The unsigned preserving rules greatly increase the number of situations where unsigned int confronts signed int to yield a questionably signed result, whereas the value preserving rules minimize such confrontations.无符号保留规则大大增加了无符号整数与有signed int unsigned int对峙以产生有问题的有符号结果的情况的数量，而价值保留规则则最大限度地减少了这种冲突。 Thus, the value preserving rules were considered to be safer for the novice, or unwary, programmer.因此，价值保留规则被认为对新手或粗心的程序员更安全。 After much discussion, the C89 Committee decided in favor of value preserving rules, despite the fact that the UNIX C compilers had evolved in the direction of unsigned preserving.经过多次讨论，C89 委员会决定支持值保留规则，尽管事实上 UNIX C 编译器已经朝着无符号保留的方向发展。

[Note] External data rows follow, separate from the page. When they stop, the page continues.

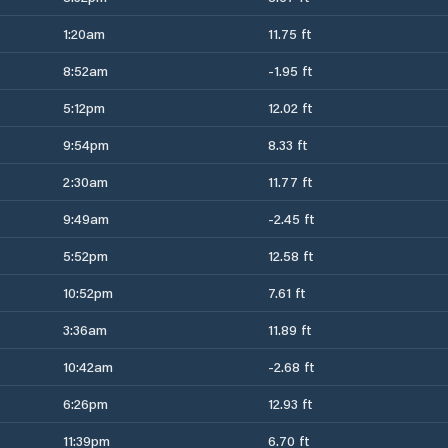
1:20am
11.75 ft
8:52am
-1.95 ft
5:12pm
12.02 ft
9:54pm
8.33 ft
2:30am
11.77 ft
9:49am
-2.45 ft
5:52pm
12.58 ft
10:52pm
7.61 ft
3:36am
11.89 ft
10:42am
-2.68 ft
6:26pm
12.93 ft
11:39pm
6.70 ft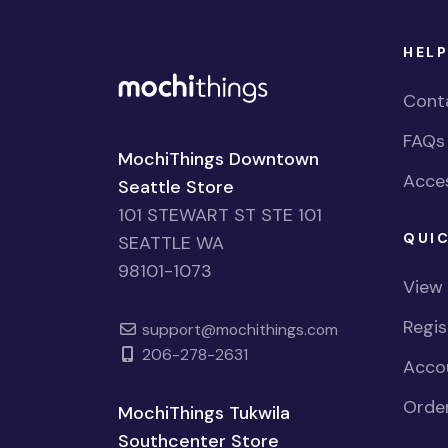
HELP
Cont
FAQs
MochiThings Downtown
Acces
Seattle Store
101 STEWART ST STE 101
QUIC
SEATTLE WA
98101-1073
View
Regi
support@mochithings.com
206-278-2631
Accou
Order
MochiThings Tukwila
Southcenter Store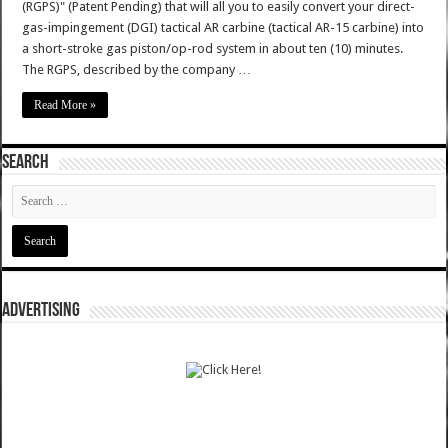
(RGPS)" (Patent Pending) that will all you to easily convert your direct-
gas-impingement (DGI) tactical AR carbine (tactical AR-15 carbine) into
a short-stroke gas piston/op-rod system in about ten (10) minutes.
The RGPS, described by the company …
Read More »
SEARCH
ADVERTISING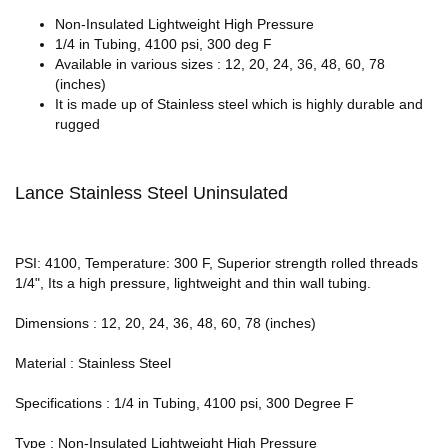
Non-Insulated Lightweight High Pressure
1/4 in Tubing, 4100 psi, 300 deg F
Available in various sizes : 12, 20, 24, 36, 48, 60, 78
(inches)
It is made up of Stainless steel which is highly durable and
rugged
Lance Stainless Steel Uninsulated
PSI: 4100, Temperature: 300 F, Superior strength rolled threads
1/4", Its a high pressure, lightweight and thin wall tubing.
Dimensions : 12, 20, 24, 36, 48, 60, 78 (inches)
Material : Stainless Steel
Specifications : 1/4 in Tubing, 4100 psi, 300 Degree F
Type : Non-Insulated Lightweight High Pressure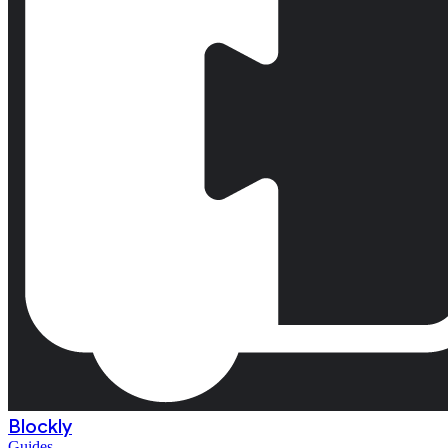
Blockly
Guides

QUIET CHANGE IN C89 C89 中的安静变化

A program that depends upon unsigned preserving arithmetic conversions will behave differently, probably without complaint.依赖于无符号保留算术转换的程序将表现不同，可能没有抱怨。 This was considered the most serious semantic change made by the C89 Committee to a widespread current practice.这被认为是 C89 委员会对当前普遍做法所做的最严重的语义更改。

For reference, you can find more details about those conversions updated to C11 in this answer by Lundin .作为参考，您可以在Lundin的这个答案中找到有关更新到 C11 的转换的更多详细信息。